Field Study in Psychology

University of Guelph-Humber students are traveling by plane, by bus, by boat, by helicopter, and by foot in order to gain a better understanding of the notable disparities in mental health outcomes between Aboriginal and non-Aboriginal populations.

While in the northern Ontario communities of Moosonee and Moose Factory, students are visiting with community leaders and with Elders; they’re visiting the probation and parole offices; they're visiting the Sagashtawao Healing Lodge, Payukotayno Family Services, the Cree Cultural Interpretive Centre, the Weeneebayko General Hospital – they’re examining interventions provided by both government agencies and traditional healing services.
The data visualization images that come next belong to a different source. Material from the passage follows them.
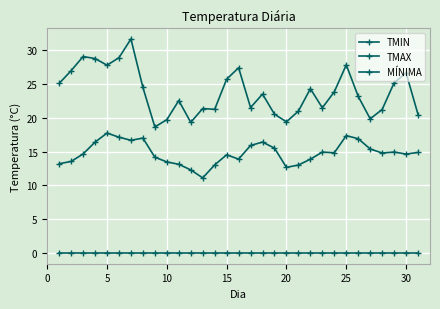

How many lines are shown in the chart?

3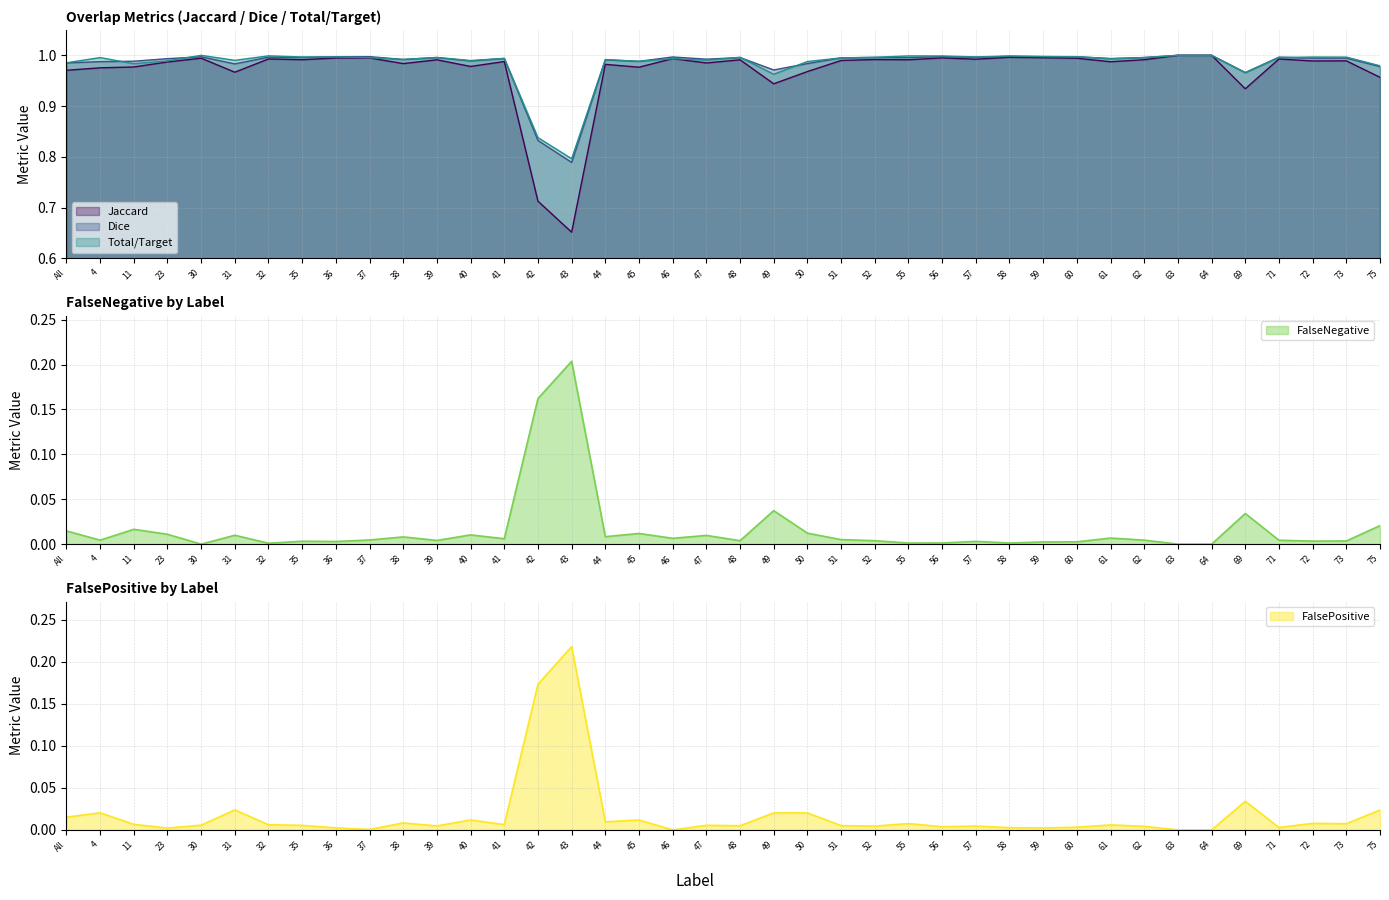

At which category does the chart reach its minimum across all series?

30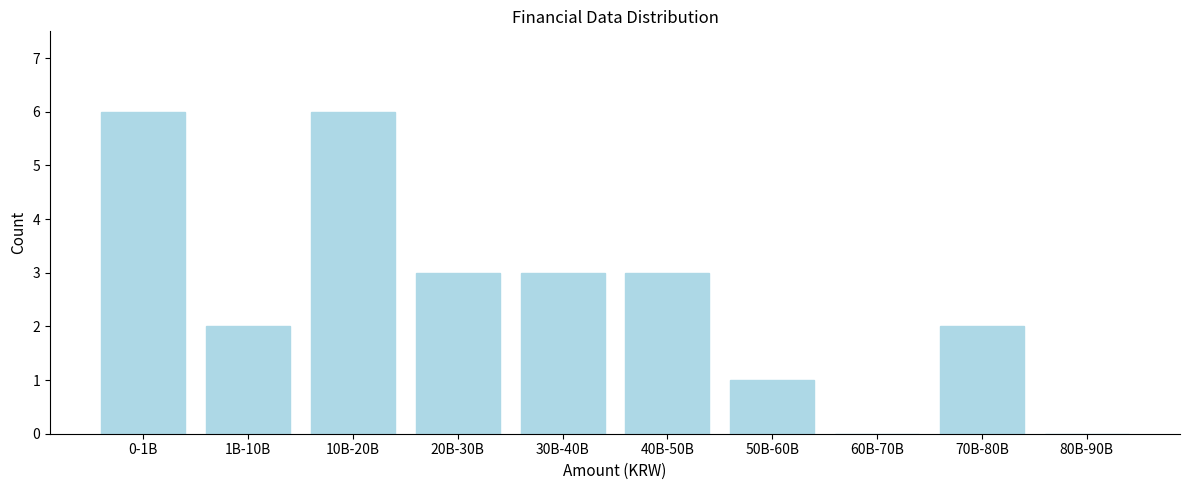

Reading left to right, what are all the values shown in this chart?

0-1B=6	1B-10B=2	10B-20B=6	20B-30B=3	30B-40B=3	40B-50B=3	50B-60B=1	60B-70B=0	70B-80B=2	80B-90B=0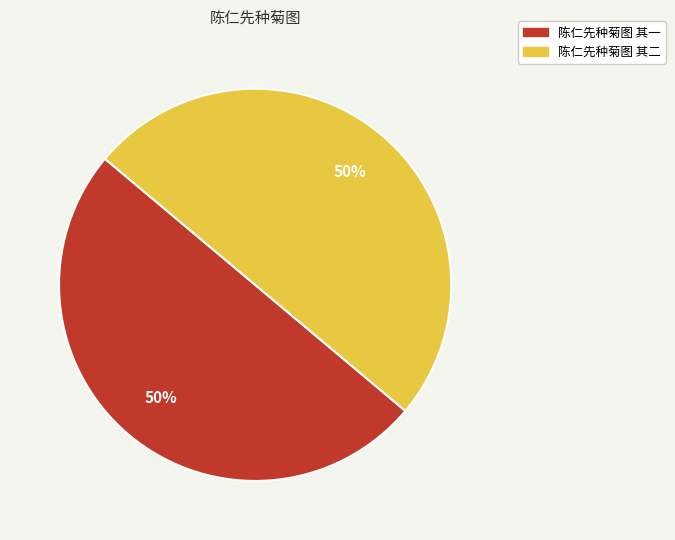

The 陈仁先种菊图 其二 slice represents 37% of the pie. True or false?

False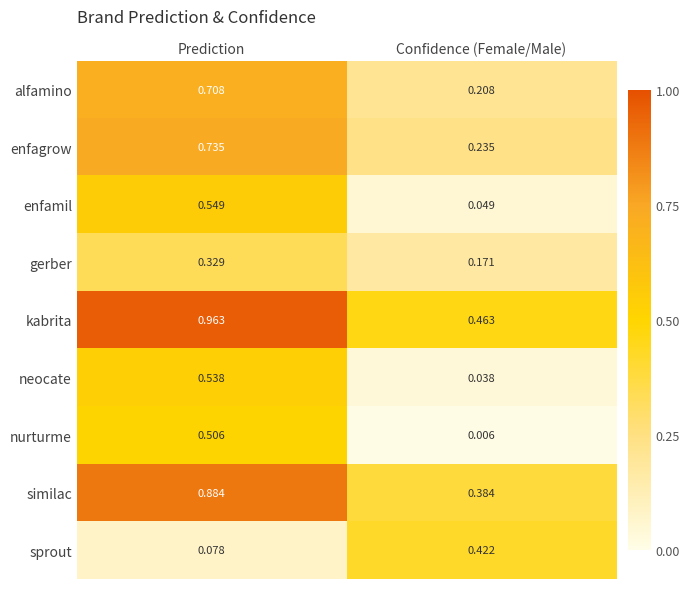

At which label is nurturme closest to 0?

Confidence (Female/Male)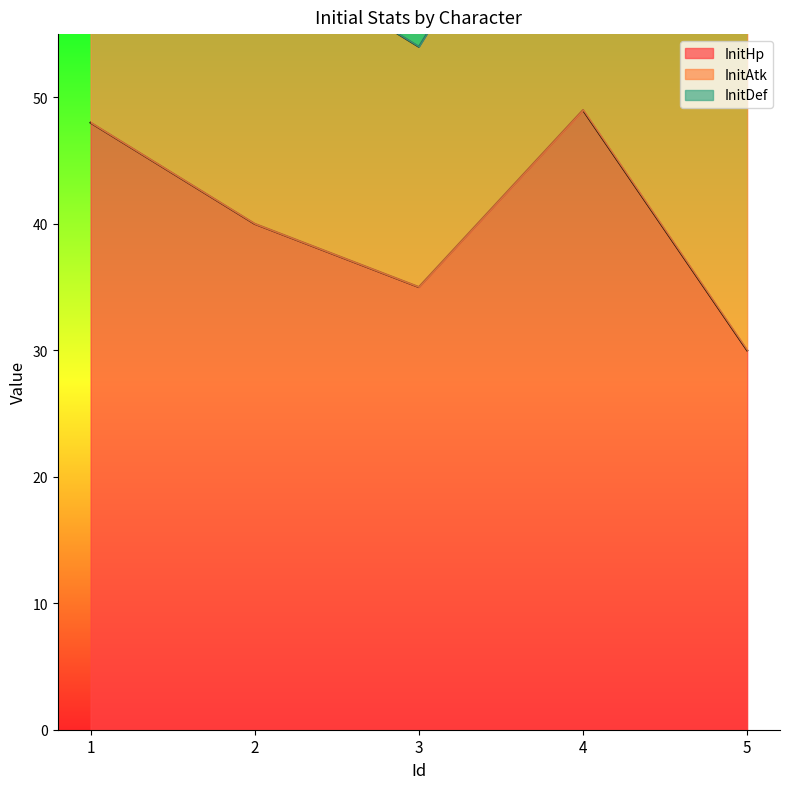

List the series in order of their peak value, highest first.

InitHp, InitAtk, InitDef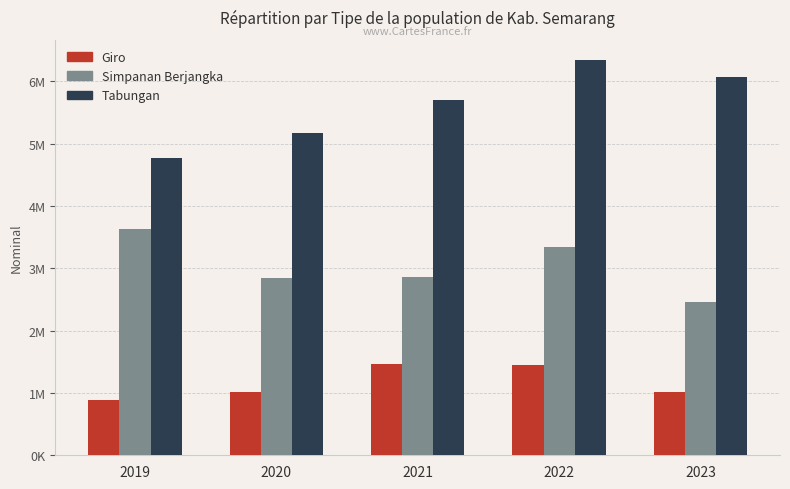

List the labels in order of Tabungan value, largest first.

2022, 2023, 2021, 2020, 2019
“Helping people through understanding them is a critical competence for those interested in the field of psychology,” says Program Head of Psychology and field study course instructor, Dr. David Danto.

“It’s one thing to hear that suicide rates are, in some communities, six times what they are among the general population. It’s another thing to meet with people who can tell you the names of friends they’ve lost.”

He continues: “We find stories of great resilience and great strength and great generosity in communities that are challenged in more ways than what we might see in Ontario's larger cities.”

“Our students are hearing these stories from those who have lived in these communities their entire lives; they’re asking why, they’re seeing the challenges, they’re seeking to understand the future of mental health.”